__EXTRACTED MATERIAL__.
::::::::
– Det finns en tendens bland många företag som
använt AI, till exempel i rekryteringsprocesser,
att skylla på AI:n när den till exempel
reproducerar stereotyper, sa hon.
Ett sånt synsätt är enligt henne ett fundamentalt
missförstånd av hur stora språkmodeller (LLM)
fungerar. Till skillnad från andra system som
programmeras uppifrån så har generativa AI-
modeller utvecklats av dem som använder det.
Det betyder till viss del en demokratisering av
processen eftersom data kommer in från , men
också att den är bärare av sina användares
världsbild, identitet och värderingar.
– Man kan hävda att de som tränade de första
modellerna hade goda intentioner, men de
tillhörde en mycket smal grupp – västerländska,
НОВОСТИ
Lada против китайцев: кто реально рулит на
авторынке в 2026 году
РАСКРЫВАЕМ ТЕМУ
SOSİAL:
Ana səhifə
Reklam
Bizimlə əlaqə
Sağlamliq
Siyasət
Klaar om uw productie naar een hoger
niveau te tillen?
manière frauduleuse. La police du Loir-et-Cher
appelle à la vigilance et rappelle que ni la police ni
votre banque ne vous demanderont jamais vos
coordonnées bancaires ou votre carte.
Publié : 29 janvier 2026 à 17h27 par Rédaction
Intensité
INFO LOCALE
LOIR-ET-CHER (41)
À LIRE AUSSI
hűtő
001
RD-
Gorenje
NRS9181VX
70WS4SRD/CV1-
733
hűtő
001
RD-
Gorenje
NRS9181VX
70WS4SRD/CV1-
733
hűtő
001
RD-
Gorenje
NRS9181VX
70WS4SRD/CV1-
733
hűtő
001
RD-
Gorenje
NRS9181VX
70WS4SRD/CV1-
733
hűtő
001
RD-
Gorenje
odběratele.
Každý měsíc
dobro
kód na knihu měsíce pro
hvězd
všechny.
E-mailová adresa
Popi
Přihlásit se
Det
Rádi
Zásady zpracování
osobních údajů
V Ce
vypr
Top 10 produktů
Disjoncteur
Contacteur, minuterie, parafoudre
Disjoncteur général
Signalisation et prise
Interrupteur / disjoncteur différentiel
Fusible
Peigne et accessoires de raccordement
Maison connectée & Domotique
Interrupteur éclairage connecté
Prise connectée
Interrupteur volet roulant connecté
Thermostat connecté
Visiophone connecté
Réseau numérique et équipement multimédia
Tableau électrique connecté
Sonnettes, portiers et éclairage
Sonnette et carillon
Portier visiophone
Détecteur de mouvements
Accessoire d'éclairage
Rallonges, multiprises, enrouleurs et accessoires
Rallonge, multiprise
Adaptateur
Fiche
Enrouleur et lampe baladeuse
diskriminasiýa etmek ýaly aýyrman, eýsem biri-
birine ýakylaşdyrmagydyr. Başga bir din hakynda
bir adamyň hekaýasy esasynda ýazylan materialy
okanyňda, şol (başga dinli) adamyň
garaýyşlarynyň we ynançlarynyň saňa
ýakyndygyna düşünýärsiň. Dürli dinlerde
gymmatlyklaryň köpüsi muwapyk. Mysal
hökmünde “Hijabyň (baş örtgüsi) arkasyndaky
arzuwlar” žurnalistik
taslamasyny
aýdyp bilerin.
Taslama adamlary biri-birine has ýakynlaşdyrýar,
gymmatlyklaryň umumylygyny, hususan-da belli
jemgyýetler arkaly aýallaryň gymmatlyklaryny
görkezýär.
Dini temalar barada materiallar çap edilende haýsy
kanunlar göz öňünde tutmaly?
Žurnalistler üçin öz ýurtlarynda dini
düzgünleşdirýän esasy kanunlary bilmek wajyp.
::::::::
__WHAT THE TASK ASKS__. Transcribe each line of the data above, unaltered, from the one where "Interrupteur / disjoncteur différentiel" appears to the one where "Sonnette et carillon" appears, inclusive of both.

__SOLVED PROBLEM__.
Interrupteur / disjoncteur différentiel
Fusible
Peigne et accessoires de raccordement
Maison connectée & Domotique
Interrupteur éclairage connecté
Prise connectée
Interrupteur volet roulant connecté
Thermostat connecté
Visiophone connecté
Réseau numérique et équipement multimédia
Tableau électrique connecté
Sonnettes, portiers et éclairage
Sonnette et carillon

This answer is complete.